An observer at the roadside would have an entirely different awareness of the situation. From his perspective, you are NOT sitting still in one place--you are travelling around a curve, at 60 mph! From his perspective, of course, you are NOT at "equilibrium"--there is a significant net force acting on you, pushing you around that curve, and you are therefore NOT "in balance." But his perspective is NOT yours, is it? The one that matters to YOU is YOUR frame of reference, in which you are sitting still and your passenger is asleep, motionless! From the bystander's perspective, at one moment you are "over there," and at another, you are somewhere else. From your perspective, you are ALWAYS "right here."

= = = = = = =

## EXERCISES
#1 Which words or phrases does the passage on frames of reference set off in quotation marks?
#2 Can you continue the passage on frames of reference in the same voice, starting after its final sentence?
The listing that follows comes from a separate source.

## COLLECTED DATA
= = = = = = =

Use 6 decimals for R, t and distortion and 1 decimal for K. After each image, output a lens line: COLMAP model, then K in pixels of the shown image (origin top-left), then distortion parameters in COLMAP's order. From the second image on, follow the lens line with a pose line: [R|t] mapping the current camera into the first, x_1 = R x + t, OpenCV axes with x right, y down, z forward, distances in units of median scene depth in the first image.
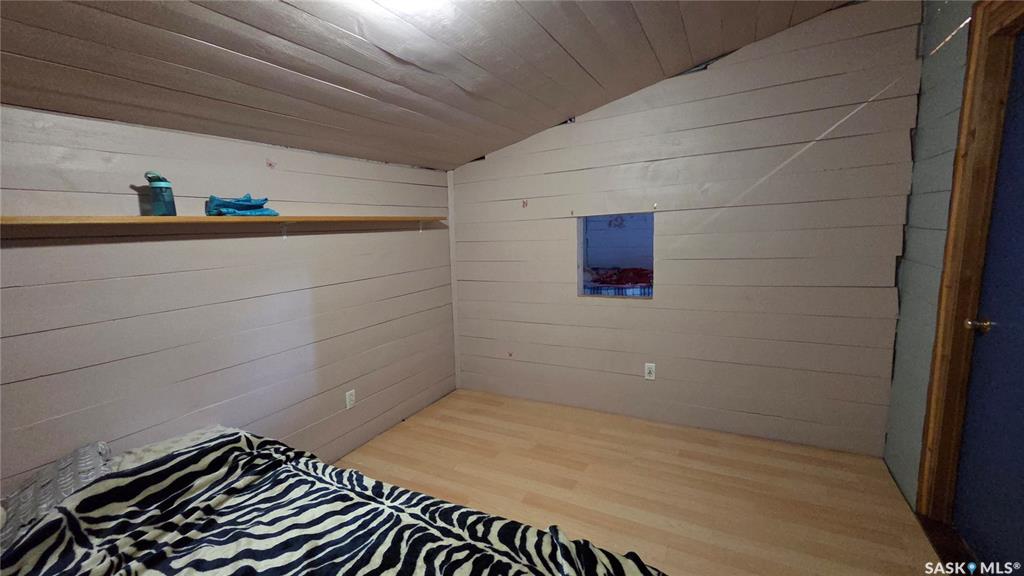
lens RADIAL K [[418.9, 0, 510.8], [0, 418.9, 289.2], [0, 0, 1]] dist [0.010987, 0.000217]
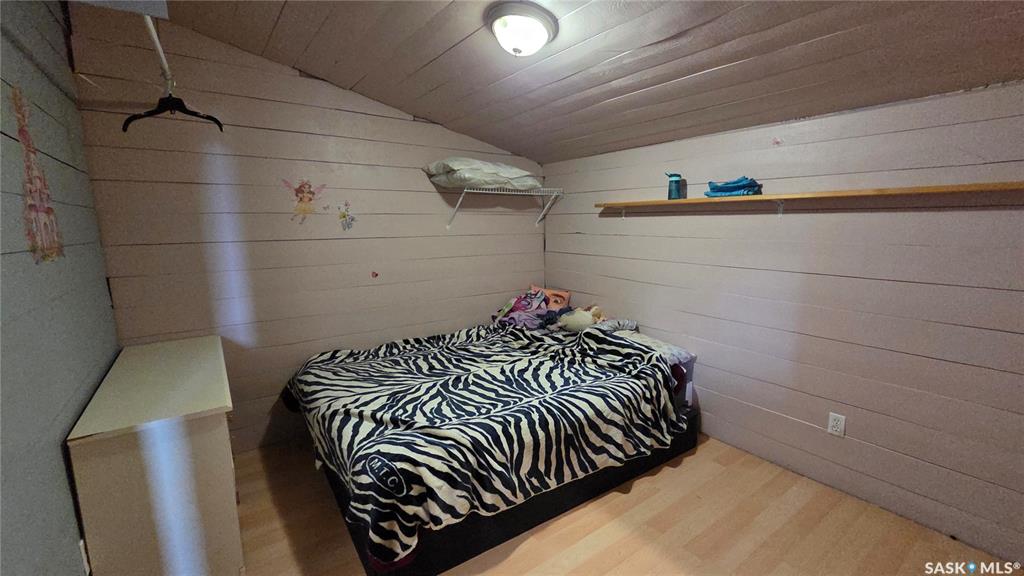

= = = = = = =

## RESPONSES
#1 "equilibrium", "in balance", "over there", "right here"

#2
So, back to Fox's question.... From the bystander's frame of reference, the skier making turns (direction changes) down the hill is NOT in equilibrium/balance--there are non-zero net forces acting almost constantly, from constantly changing directions, constantly altering the skier's path. From the skier's perspective, though, he is always "right here," and to remain that way, he must remain in balance--at equilibrium. If he is in "balance," then there is NO NET FORCE--"horizontal" or otherwise--acting on him! Centrifugal force, gravity, and the forces of the snow and wind pushing on him all combine to equal exactly ZERO. From his perspective ONLY, the skier is in "dynamic balance."

(And Centrifugal Force, from his perspective, is VERY real!)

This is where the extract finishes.